Appellant's gang might have benefitted more if appellant or his passenger had made gang signs or called out the name of the gang, but such self-identification is not necessary. The gang challenge alone was sufficient to demonstrate to anyone interested in the shooting that appellant was acting on behalf of a gang. The El Monte Flores gang would know that no one in their gang had committed the murder, and would infer that it was a rival gang.
5. Section 12022.53 enhancement
Section 12022.53, subdivision (e), sets the punishment for an aider and abettor of a gang murder committed with a gun. Appellant contends aiders and abettors of shootings committed to benefit criminal street gangs are similarly situated to aiders and abettors of shootings committed in concert with criminal organizations or groups which are not defined as a street gang and so section 12022.53 violates equal protection by punishing gang aider and abettors more severely.
Appellant acknowledges that Division Seven of this District Court of Appeal has rejected this claim in People v. Hernandez (2005) 134 Cal.App.4th 474. He contends that Hernandez is wrongly decided and urges us not to follow it. Specifically, he contends that the decision in Hernandez ignores the holding of People v. Olivas (1976) 17 Cal.3d 236, 250. We do not agree. We see no error in the reasoning of Hernandez and decline appellant's invitation to reject the case.
6. Custody credit
Appellant contends that he is entitled to one additional day of custody credit. Respondent agrees. We agree as well. Appellant was arrested on August 9, 2009 and sentenced on June 21, 2011. That is a period of 682 days.
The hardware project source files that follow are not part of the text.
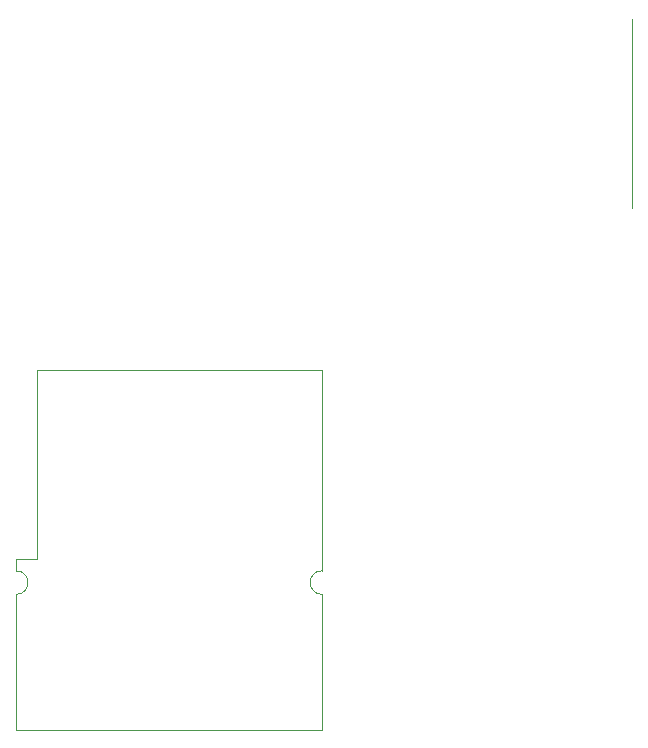
<source format=gbr>
%TF.GenerationSoftware,KiCad,Pcbnew,7.0.10*%
%TF.CreationDate,2024-04-17T19:12:29+01:00*%
%TF.ProjectId,ds_led_cart,64735f6c-6564-45f6-9361-72742e6b6963,rev?*%
%TF.SameCoordinates,Original*%
%TF.FileFunction,Profile,NP*%
%FSLAX46Y46*%
G04 Gerber Fmt 4.6, Leading zero omitted, Abs format (unit mm)*
G04 Created by KiCad (PCBNEW 7.0.10) date 2024-04-17 19:12:29*
%MOMM*%
%LPD*%
G01*
G04 APERTURE LIST*
%TA.AperFunction,Profile*%
%ADD10C,0.100000*%
%TD*%
G04 APERTURE END LIST*
D10*
X123287500Y-105740000D02*
X123295000Y-89740000D01*
X147435000Y-106740000D02*
X147435000Y-89740000D01*
X121520000Y-106740000D02*
X121520000Y-105740000D01*
X121520000Y-108740000D02*
G75*
G03*
X121520000Y-106740000I0J1000000D01*
G01*
X121520000Y-108740000D02*
X121520000Y-120190000D01*
X123295000Y-89740000D02*
X147435000Y-89740000D01*
X147460000Y-120190000D02*
X147435000Y-108740000D01*
X147460000Y-120190000D02*
X121520000Y-120190000D01*
X147435000Y-106740000D02*
G75*
G03*
X147435000Y-108740000I0J-1000000D01*
G01*
X173700000Y-76000000D02*
X173700000Y-60000000D01*
X123287500Y-105740000D02*
X121520000Y-105740000D01*
M02*

</source>
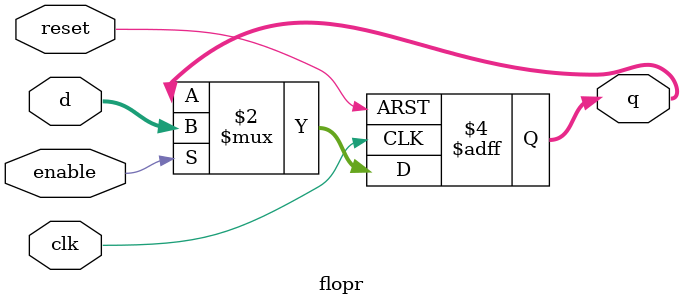
<source format=sv>
`timescale 1ns / 1ps


module flopr#
    (parameter WIDTH = 8)
    (input logic clk, reset,enable,
     input logic [WIDTH-1:0] d,
     output logic [WIDTH-1:0] q);

always_ff @(posedge clk, posedge reset)
    if (reset) q <= 0;
    else if(enable) q <= d;
    
endmodule

</source>
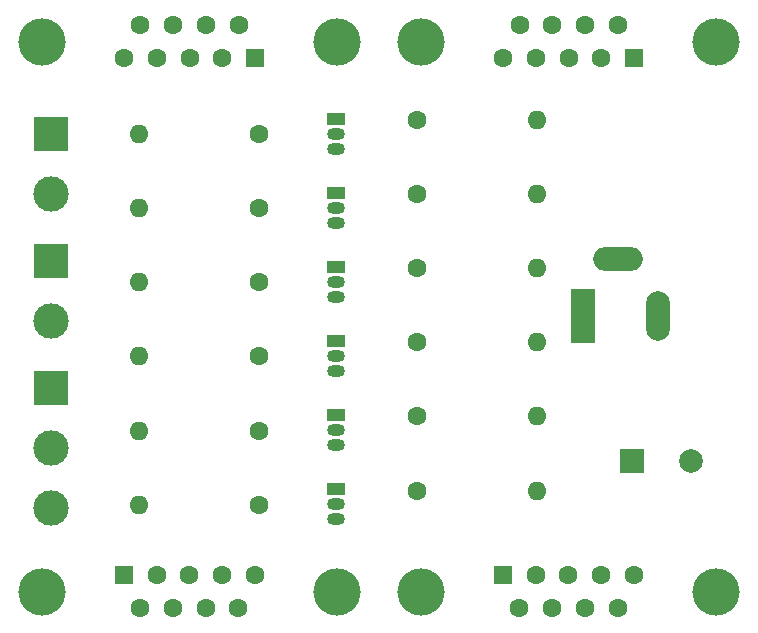
<source format=gbr>
%TF.GenerationSoftware,KiCad,Pcbnew,(6.0.4)*%
%TF.CreationDate,2024-03-20T13:54:59+01:00*%
%TF.ProjectId,Big7segDisplayDrv,42696737-7365-4674-9469-73706c617944,rev?*%
%TF.SameCoordinates,Original*%
%TF.FileFunction,Soldermask,Bot*%
%TF.FilePolarity,Negative*%
%FSLAX46Y46*%
G04 Gerber Fmt 4.6, Leading zero omitted, Abs format (unit mm)*
G04 Created by KiCad (PCBNEW (6.0.4)) date 2024-03-20 13:54:59*
%MOMM*%
%LPD*%
G01*
G04 APERTURE LIST*
%ADD10C,4.000000*%
%ADD11R,1.600000X1.600000*%
%ADD12C,1.600000*%
%ADD13R,1.500000X1.050000*%
%ADD14O,1.500000X1.050000*%
%ADD15R,2.000000X4.600000*%
%ADD16O,2.000000X4.200000*%
%ADD17O,4.200000X2.000000*%
%ADD18R,2.000000X2.000000*%
%ADD19C,2.000000*%
%ADD20O,1.600000X1.600000*%
%ADD21R,3.000000X3.000000*%
%ADD22C,3.000000*%
G04 APERTURE END LIST*
D10*
%TO.C,J6*%
X107010000Y-77110331D03*
X132010000Y-77110331D03*
D11*
X125050000Y-78530331D03*
D12*
X122280000Y-78530331D03*
X119510000Y-78530331D03*
X116740000Y-78530331D03*
X113970000Y-78530331D03*
X123665000Y-75690331D03*
X120895000Y-75690331D03*
X118125000Y-75690331D03*
X115355000Y-75690331D03*
%TD*%
D13*
%TO.C,Q1*%
X131940000Y-83656000D03*
D14*
X131940000Y-84926000D03*
X131940000Y-86196000D03*
%TD*%
D10*
%TO.C,J7*%
X164110000Y-77110331D03*
X139110000Y-77110331D03*
D11*
X157150000Y-78530331D03*
D12*
X154380000Y-78530331D03*
X151610000Y-78530331D03*
X148840000Y-78530331D03*
X146070000Y-78530331D03*
X155765000Y-75690331D03*
X152995000Y-75690331D03*
X150225000Y-75690331D03*
X147455000Y-75690331D03*
%TD*%
D15*
%TO.C,J10*%
X152850000Y-100350000D03*
D16*
X159150000Y-100350000D03*
D17*
X155750000Y-95550000D03*
%TD*%
D13*
%TO.C,Q5*%
X131940000Y-108752000D03*
D14*
X131940000Y-110022000D03*
X131940000Y-111292000D03*
%TD*%
D18*
%TO.C,C1*%
X156932323Y-112600000D03*
D19*
X161932323Y-112600000D03*
%TD*%
D12*
%TO.C,R3*%
X138760000Y-96286000D03*
D20*
X148920000Y-96286000D03*
%TD*%
D21*
%TO.C,J2*%
X107800000Y-95660000D03*
D22*
X107800000Y-100740000D03*
%TD*%
D13*
%TO.C,Q2*%
X131940000Y-89930000D03*
D14*
X131940000Y-91200000D03*
X131940000Y-92470000D03*
%TD*%
D13*
%TO.C,Q4*%
X131940000Y-102478000D03*
D14*
X131940000Y-103748000D03*
X131940000Y-105018000D03*
%TD*%
D12*
%TO.C,R9*%
X125420000Y-97486000D03*
D20*
X115260000Y-97486000D03*
%TD*%
D12*
%TO.C,R1*%
X138760000Y-83726000D03*
D20*
X148920000Y-83726000D03*
%TD*%
D12*
%TO.C,R2*%
X138760000Y-90006000D03*
D20*
X148920000Y-90006000D03*
%TD*%
D10*
%TO.C,J4*%
X131990000Y-123689669D03*
X106990000Y-123689669D03*
D11*
X113950000Y-122269669D03*
D12*
X116720000Y-122269669D03*
X119490000Y-122269669D03*
X122260000Y-122269669D03*
X125030000Y-122269669D03*
X115335000Y-125109669D03*
X118105000Y-125109669D03*
X120875000Y-125109669D03*
X123645000Y-125109669D03*
%TD*%
%TO.C,R8*%
X125420000Y-91206000D03*
D20*
X115260000Y-91206000D03*
%TD*%
D12*
%TO.C,R4*%
X138760000Y-102566000D03*
D20*
X148920000Y-102566000D03*
%TD*%
D13*
%TO.C,Q6*%
X131940000Y-115026000D03*
D14*
X131940000Y-116296000D03*
X131940000Y-117566000D03*
%TD*%
D12*
%TO.C,R10*%
X125420000Y-103766000D03*
D20*
X115260000Y-103766000D03*
%TD*%
D12*
%TO.C,R12*%
X125420000Y-116326000D03*
D20*
X115260000Y-116326000D03*
%TD*%
D12*
%TO.C,R7*%
X125420000Y-84926000D03*
D20*
X115260000Y-84926000D03*
%TD*%
D10*
%TO.C,J5*%
X164090000Y-123689669D03*
X139090000Y-123689669D03*
D11*
X146050000Y-122269669D03*
D12*
X148820000Y-122269669D03*
X151590000Y-122269669D03*
X154360000Y-122269669D03*
X157130000Y-122269669D03*
X147435000Y-125109669D03*
X150205000Y-125109669D03*
X152975000Y-125109669D03*
X155745000Y-125109669D03*
%TD*%
%TO.C,R6*%
X138760000Y-115126000D03*
D20*
X148920000Y-115126000D03*
%TD*%
D12*
%TO.C,R5*%
X138760000Y-108846000D03*
D20*
X148920000Y-108846000D03*
%TD*%
D12*
%TO.C,R11*%
X125420000Y-110046000D03*
D20*
X115260000Y-110046000D03*
%TD*%
D13*
%TO.C,Q3*%
X131940000Y-96204000D03*
D14*
X131940000Y-97474000D03*
X131940000Y-98744000D03*
%TD*%
D21*
%TO.C,J1*%
X107800000Y-84960000D03*
D22*
X107800000Y-90040000D03*
%TD*%
D21*
%TO.C,J3*%
X107800000Y-106420000D03*
D22*
X107800000Y-111500000D03*
X107800000Y-116580000D03*
%TD*%
M02*

</source>
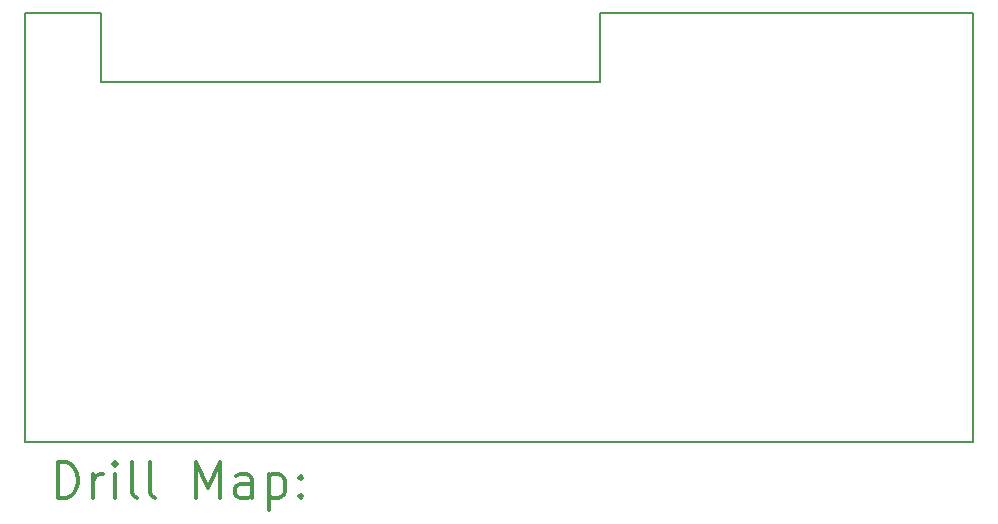
<source format=gbr>
%FSLAX45Y45*%
G04 Gerber Fmt 4.5, Leading zero omitted, Abs format (unit mm)*
G04 Created by KiCad (PCBNEW 5.0.0-fee4fd1~66~ubuntu18.04.1) date Tue Aug 14 13:58:42 2018*
%MOMM*%
%LPD*%
G01*
G04 APERTURE LIST*
%ADD10C,0.150000*%
%ADD11C,0.200000*%
%ADD12C,0.300000*%
G04 APERTURE END LIST*
D10*
X8385000Y-11465000D02*
X8385000Y-7835000D01*
X16415000Y-11465000D02*
X8385000Y-11465000D01*
X16415000Y-7835000D02*
X16415000Y-11465000D01*
X13255000Y-7835000D02*
X16415000Y-7835000D01*
X13255000Y-8420000D02*
X13255000Y-7835000D01*
X9030000Y-8420000D02*
X13255000Y-8420000D01*
X9030000Y-7835000D02*
X9030000Y-8420000D01*
X8385000Y-7835000D02*
X9030000Y-7835000D01*
D11*
D12*
X8663928Y-11938214D02*
X8663928Y-11638214D01*
X8735357Y-11638214D01*
X8778214Y-11652500D01*
X8806786Y-11681071D01*
X8821071Y-11709643D01*
X8835357Y-11766786D01*
X8835357Y-11809643D01*
X8821071Y-11866786D01*
X8806786Y-11895357D01*
X8778214Y-11923929D01*
X8735357Y-11938214D01*
X8663928Y-11938214D01*
X8963928Y-11938214D02*
X8963928Y-11738214D01*
X8963928Y-11795357D02*
X8978214Y-11766786D01*
X8992500Y-11752500D01*
X9021071Y-11738214D01*
X9049643Y-11738214D01*
X9149643Y-11938214D02*
X9149643Y-11738214D01*
X9149643Y-11638214D02*
X9135357Y-11652500D01*
X9149643Y-11666786D01*
X9163928Y-11652500D01*
X9149643Y-11638214D01*
X9149643Y-11666786D01*
X9335357Y-11938214D02*
X9306786Y-11923929D01*
X9292500Y-11895357D01*
X9292500Y-11638214D01*
X9492500Y-11938214D02*
X9463928Y-11923929D01*
X9449643Y-11895357D01*
X9449643Y-11638214D01*
X9835357Y-11938214D02*
X9835357Y-11638214D01*
X9935357Y-11852500D01*
X10035357Y-11638214D01*
X10035357Y-11938214D01*
X10306786Y-11938214D02*
X10306786Y-11781071D01*
X10292500Y-11752500D01*
X10263928Y-11738214D01*
X10206786Y-11738214D01*
X10178214Y-11752500D01*
X10306786Y-11923929D02*
X10278214Y-11938214D01*
X10206786Y-11938214D01*
X10178214Y-11923929D01*
X10163928Y-11895357D01*
X10163928Y-11866786D01*
X10178214Y-11838214D01*
X10206786Y-11823929D01*
X10278214Y-11823929D01*
X10306786Y-11809643D01*
X10449643Y-11738214D02*
X10449643Y-12038214D01*
X10449643Y-11752500D02*
X10478214Y-11738214D01*
X10535357Y-11738214D01*
X10563928Y-11752500D01*
X10578214Y-11766786D01*
X10592500Y-11795357D01*
X10592500Y-11881071D01*
X10578214Y-11909643D01*
X10563928Y-11923929D01*
X10535357Y-11938214D01*
X10478214Y-11938214D01*
X10449643Y-11923929D01*
X10721071Y-11909643D02*
X10735357Y-11923929D01*
X10721071Y-11938214D01*
X10706786Y-11923929D01*
X10721071Y-11909643D01*
X10721071Y-11938214D01*
X10721071Y-11752500D02*
X10735357Y-11766786D01*
X10721071Y-11781071D01*
X10706786Y-11766786D01*
X10721071Y-11752500D01*
X10721071Y-11781071D01*
M02*

</source>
He only received credit for 681 days. Accordingly, we order the custody amount corrected on appeal. (See People v. Duran (1998) 67 Cal.App.4th 267, 270.)
We order appellant's custody credits corrected to 682 days. The clerk of the superior court is instructed to prepare an amended abstract of judgment reflecting this correction. The judgment of conviction is affirmed in all other respects.
MOSK, J., concur.
KRIEGLER, J., Concurring.
I concur in the judgment but would also reach the issue of forfeiture based on defendant's failure to object to CALJIC No. 3.00. I would follow People v. Samaniego (2009) 172 Cal.App.4th 1148, 1163 and hold the contention was forfeited by the absence of a request to modify the instruction.